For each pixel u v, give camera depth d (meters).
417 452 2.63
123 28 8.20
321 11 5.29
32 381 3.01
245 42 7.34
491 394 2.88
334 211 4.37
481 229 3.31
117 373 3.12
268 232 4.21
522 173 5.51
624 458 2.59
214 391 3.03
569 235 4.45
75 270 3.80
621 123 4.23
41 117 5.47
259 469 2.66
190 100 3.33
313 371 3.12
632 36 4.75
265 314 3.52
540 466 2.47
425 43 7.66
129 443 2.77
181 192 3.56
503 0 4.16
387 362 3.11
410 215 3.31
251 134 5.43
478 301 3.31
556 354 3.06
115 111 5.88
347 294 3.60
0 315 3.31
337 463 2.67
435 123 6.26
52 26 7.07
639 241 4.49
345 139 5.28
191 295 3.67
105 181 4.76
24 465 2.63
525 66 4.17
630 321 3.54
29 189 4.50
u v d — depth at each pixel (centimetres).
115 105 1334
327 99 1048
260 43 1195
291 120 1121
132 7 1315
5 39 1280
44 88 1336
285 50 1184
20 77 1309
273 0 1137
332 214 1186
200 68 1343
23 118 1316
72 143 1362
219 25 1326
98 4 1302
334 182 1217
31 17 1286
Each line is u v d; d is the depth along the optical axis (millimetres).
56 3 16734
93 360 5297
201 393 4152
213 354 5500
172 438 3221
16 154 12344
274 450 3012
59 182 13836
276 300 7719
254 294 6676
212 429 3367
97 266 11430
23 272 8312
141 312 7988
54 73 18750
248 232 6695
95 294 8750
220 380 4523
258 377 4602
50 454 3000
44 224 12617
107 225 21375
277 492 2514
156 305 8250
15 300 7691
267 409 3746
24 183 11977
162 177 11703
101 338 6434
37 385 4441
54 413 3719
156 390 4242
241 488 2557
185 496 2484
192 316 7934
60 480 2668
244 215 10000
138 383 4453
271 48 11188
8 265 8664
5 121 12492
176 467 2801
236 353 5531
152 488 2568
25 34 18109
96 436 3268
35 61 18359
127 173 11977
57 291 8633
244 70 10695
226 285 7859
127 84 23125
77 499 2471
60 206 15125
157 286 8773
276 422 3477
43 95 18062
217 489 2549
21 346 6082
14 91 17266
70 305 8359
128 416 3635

********************

TASK:
Copy out every line from the one containing "138 383 4453" to the end of the material, both ends included.

TASK RESULT:
138 383 4453
271 48 11188
8 265 8664
5 121 12492
176 467 2801
236 353 5531
152 488 2568
25 34 18109
96 436 3268
35 61 18359
127 173 11977
57 291 8633
244 70 10695
226 285 7859
127 84 23125
77 499 2471
60 206 15125
157 286 8773
276 422 3477
43 95 18062
217 489 2549
21 346 6082
14 91 17266
70 305 8359
128 416 3635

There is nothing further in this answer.